Work required: Please keep the pictures out and write out exactly the lines from the first in the data below through the one containing "La Provincia convoca", both included.
Records shown: Begin
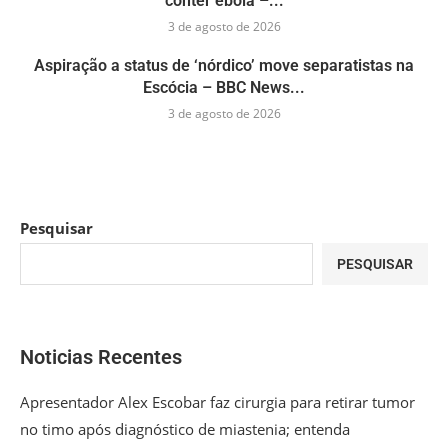
conter ebola –...
3 de agosto de 2026
Aspiração a status de ‘nórdico’ move separatistas na
Escócia – BBC News...
3 de agosto de 2026
Pesquisar
PESQUISAR
Noticias Recentes
Apresentador Alex Escobar faz cirurgia para retirar tumor
no timo após diagnóstico de miastenia; entenda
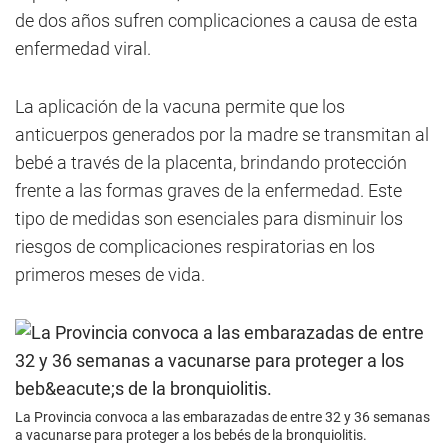
de dos años sufren complicaciones a causa de esta
enfermedad viral.
La aplicación de la vacuna permite que los
anticuerpos generados por la madre se transmitan al
bebé a través de la placenta, brindando protección
frente a las formas graves de la enfermedad. Este
tipo de medidas son esenciales para disminuir los
riesgos de complicaciones respiratorias en los
primeros meses de vida.
La Provincia convoca a las embarazadas de entre 32 y 36 semanas
a vacunarse para proteger a los bebés de la bronquiolitis.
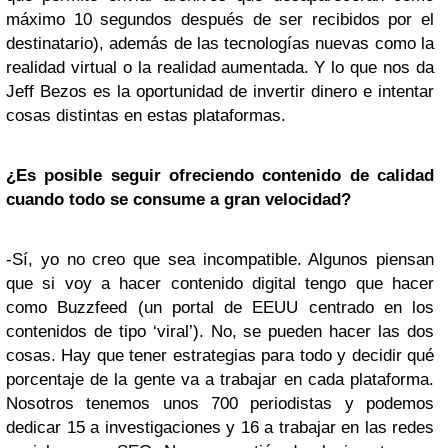
máximo 10 segundos después de ser recibidos por el
destinatario), además de las tecnologías nuevas como la
realidad virtual o la realidad aumentada. Y lo que nos da
Jeff Bezos es la oportunidad de invertir dinero e intentar
cosas distintas en estas plataformas.
¿Es posible seguir ofreciendo contenido de calidad
cuando todo se consume a gran velocidad?
-Sí, yo no creo que sea incompatible. Algunos piensan
que si voy a hacer contenido digital tengo que hacer
como Buzzfeed (un portal de EEUU centrado en los
contenidos de tipo ‘viral’). No, se pueden hacer las dos
cosas. Hay que tener estrategias para todo y decidir qué
porcentaje de la gente va a trabajar en cada plataforma.
Nosotros tenemos unos 700 periodistas y podemos
dedicar 15 a investigaciones y 16 a trabajar en las redes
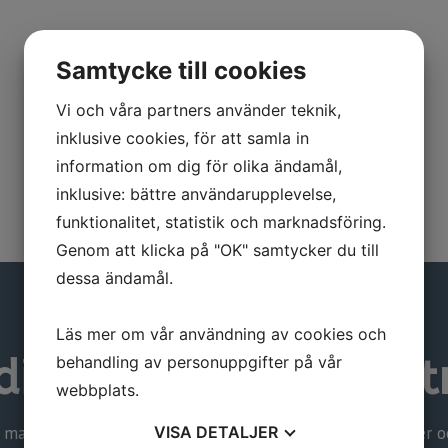
Samtycke till cookies
Vi och våra partners använder teknik,
inklusive cookies, för att samla in
information om dig för olika ändamål,
inklusive: bättre användarupplevelse,
funktionalitet, statistik och marknadsföring.
Genom att klicka på "OK" samtycker du till
dessa ändamål.
Läs mer om vår användning av cookies och
din kostnadsfria entr
behandling av personuppgifter på vår
webbplats.
 marknadsledande leverantörer som presenterar produkter och
VISA
DETALJER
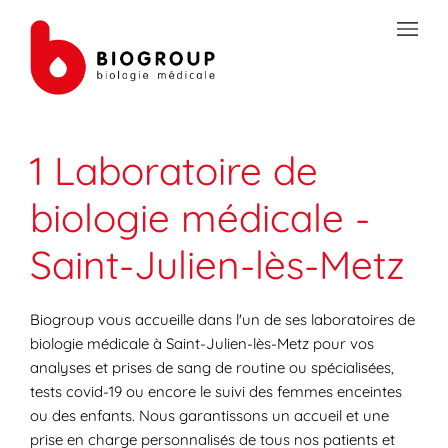
Skip to content
Link to main website
Open mobile menu
Return to Nav
Link Opens in New Tab
Link Opens in New Tab
Link Opens in New Tab
Link Opens in New Tab
Link Opens in New Tab
Link Opens in New Tab
Link Opens in New Tab
TRANSMISSION SÉCURISÉE DE DOCUMENTS
1 Laboratoire de
PRÉPAREZ VOS ANALYSES
biologie médicale -
LES SPÉCIALITÉS DE LA BIOLOGIE
Saint-Julien-lès-Metz
VOTRE ESPACE PATIENT
LES ACTUALITÉS SANTÉ
Biogroup vous accueille dans l'un de ses laboratoires de
biologie médicale à Saint-Julien-lès-Metz pour vos
analyses et prises de sang de routine ou spécialisées,
tests covid-19 ou encore le suivi des femmes enceintes
ou des enfants. Nous garantissons un accueil et une
prise en charge personnalisés de tous nos patients et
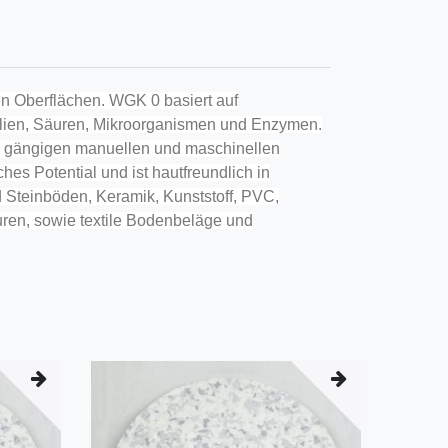
en Oberflächen. WGK 0 basiert auf
lkalien, Säuren, Mikroorganismen und Enzymen.
le gängigen manuellen und maschinellen
hes Potential und ist hautfreundlich in
 Steinböden, Keramik, Kunststoff, PVC,
turen, sowie textile Bodenbeläge und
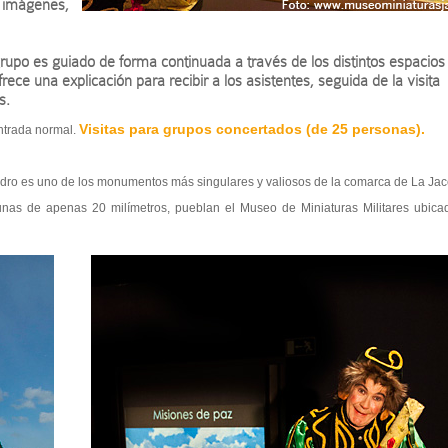
n imágenes,
 grupo es guiado de forma continuada a través de los distintos espacio
frece una explicación para recibir a los asistentes, seguida de la visita
s.
Visitas para grupos concertados (de 25 personas).
entrada normal.
dro es uno de los monumentos más singulares y valiosos de la comarca de La Jace
unas de apenas 20 milímetros, pueblan el Museo de Miniaturas Militares ubica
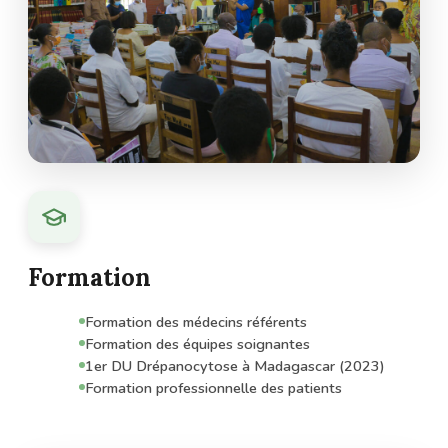
Formation
Formation des médecins référents
Formation des équipes soignantes
1er DU Drépanocytose à Madagascar (2023)
Formation professionnelle des patients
Records shown: End
Output of the task:
conter ebola –...
3 de agosto de 2026
Aspiração a status de ‘nórdico’ move separatistas na
Escócia – BBC News...
3 de agosto de 2026
Pesquisar
PESQUISAR
Noticias Recentes
Apresentador Alex Escobar faz cirurgia para retirar tumor
no timo após diagnóstico de miastenia; entenda
de dos años sufren complicaciones a causa de esta
enfermedad viral.
La aplicación de la vacuna permite que los
anticuerpos generados por la madre se transmitan al
bebé a través de la placenta, brindando protección
frente a las formas graves de la enfermedad. Este
tipo de medidas son esenciales para disminuir los
riesgos de complicaciones respiratorias en los
primeros meses de vida.
La Provincia convoca a las embarazadas de entre 32 y 36 semanas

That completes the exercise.